Defendant contends that there was no evidence of negligence shown on the part of the defendant and that the plaintiff was guilty of contributory negligence as a matter of law. From the foregoing statement of facts the Court may have properly concluded that defendant was traveling at a rate of speed which was not reasonably prudent under the circumstances. The Court may also have properly concluded that the failure of defendant to observe either the plaintiff, the car or the boy with the flashlight was not the exercise of that due care imposed by the law upon a driver of a motor vehicle under the circumstances. The Court's finding that the defendant was negligent is supported by the evidence.

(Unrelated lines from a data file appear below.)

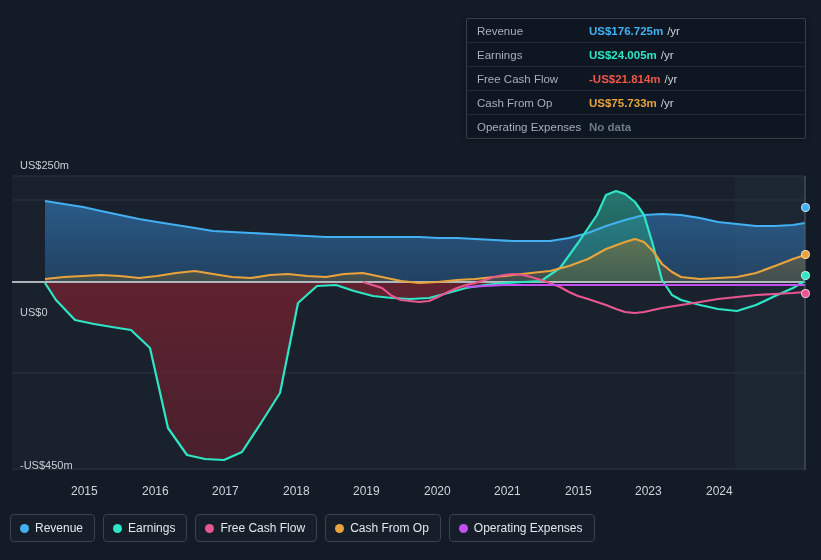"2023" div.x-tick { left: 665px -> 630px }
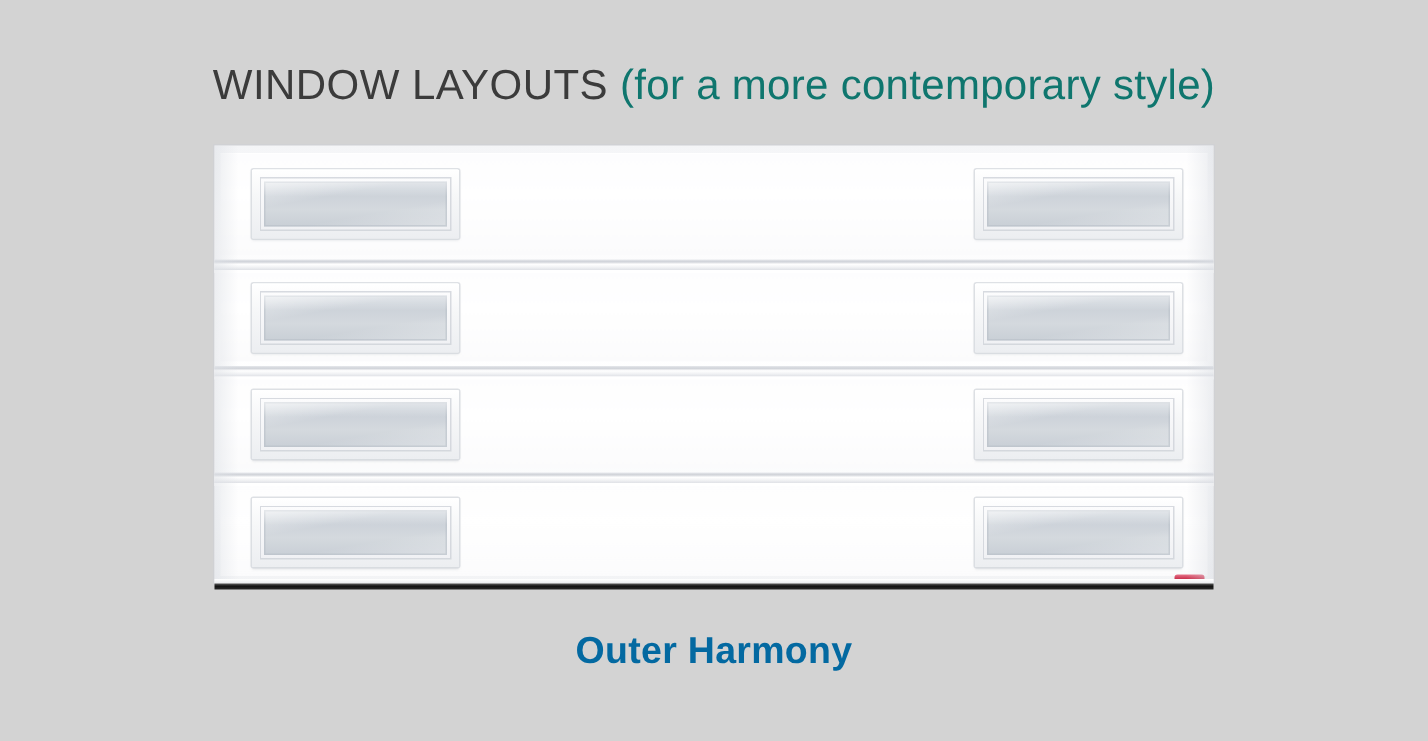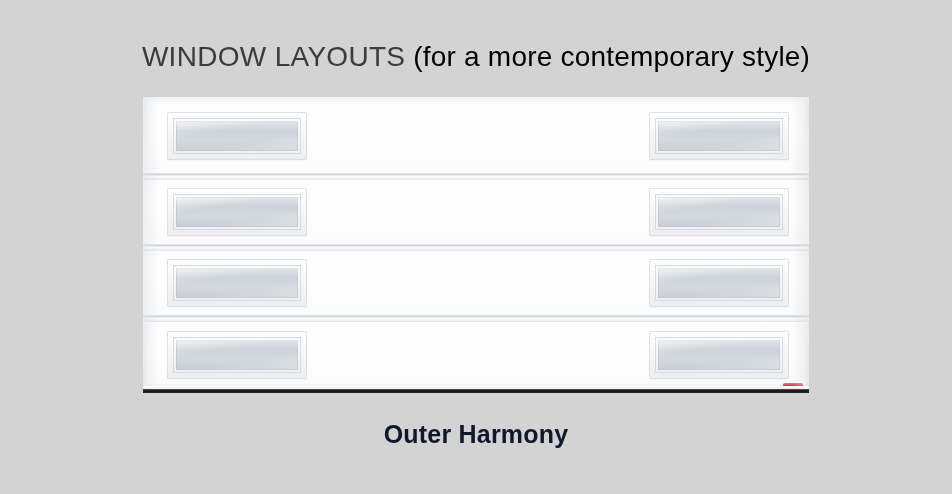"(for a more contemporary style)" .heading .light { color: #000000 -> #0f766e }
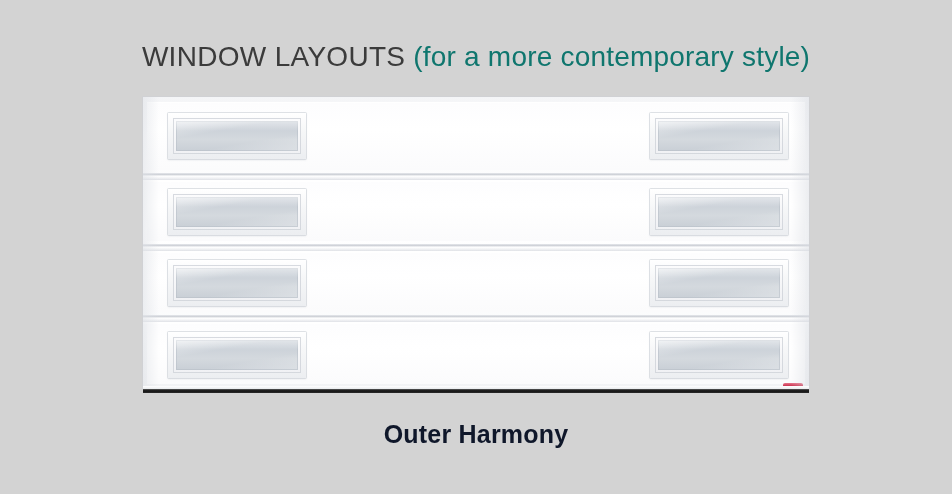"Outer Harmony" .caption { color: #0f172a -> #0369a1 }
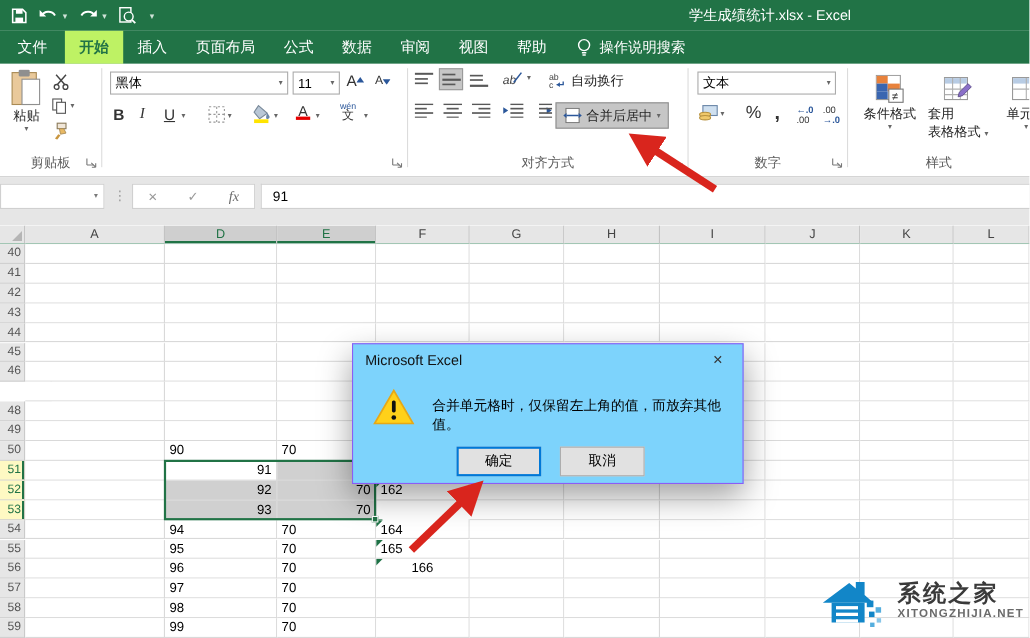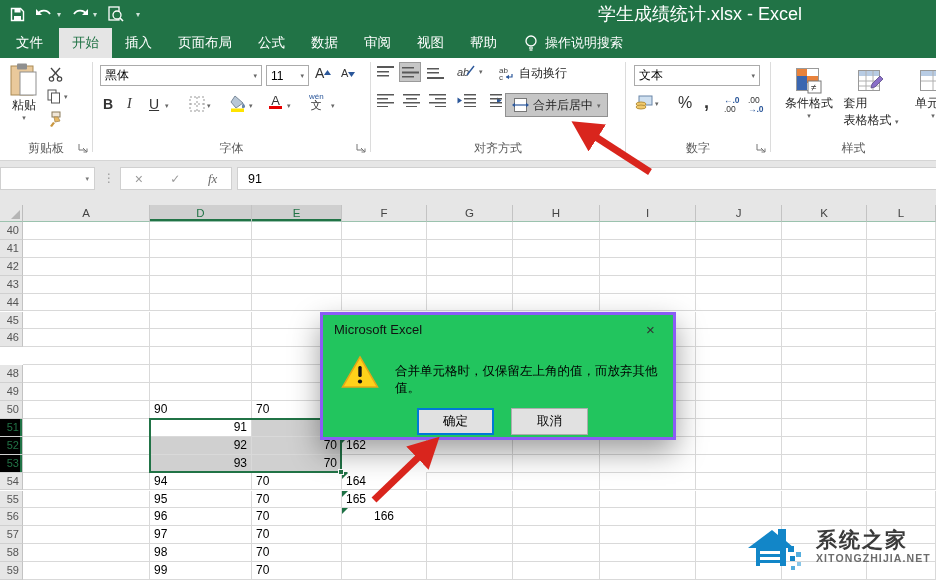"学生成绩统计.xlsx - Excel" .win-title { font-size: 18px -> 13px }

On the issue of the contributory negligence the defendant argues that the plaintiff voluntarily placed himself in a position of peril and it constituted contributory negligence for him to assist in the changing of a tire on a vehicle which was illegally parked in the passing lane. He cites Basinger v. Yarian, Ohio App., 49 N.E.2d 104, for the proposition that where a passenger at night places himself at the rear of a car to repair a tire he assumes the risk of injury by his act. The Court there held that the question whether plaintiff's conduct constituted contributory negligence was a question of fact which had properly been submitted to the jury. In the present case the plaintiff did not park the car and there was nothing in the evidence which would warrant imputing any negligence on the part of the driver to the plaintiff. Whether or not the plaintiff's conduct under all the circumstances constituted contributory negligence was a question of fact for the trial court to determine. It is a well established rule that the duty of a reviewing Court ‘begins and ends with a determination as to whether there is any substantial evidence, contradicted or uncontradicted, which will support * * *’ the findings and conclusions of the trial court. In re Estate of Bristol, 23 Cal.2d 221, 223, 143 P.2d 689, 690. It is immaterial that the evidence might have supported contrary findings.

The Judgment is affirmed.

PATTERSON, Justice pro tem.

NOURSE, P. J., and DOOLING, J., concur.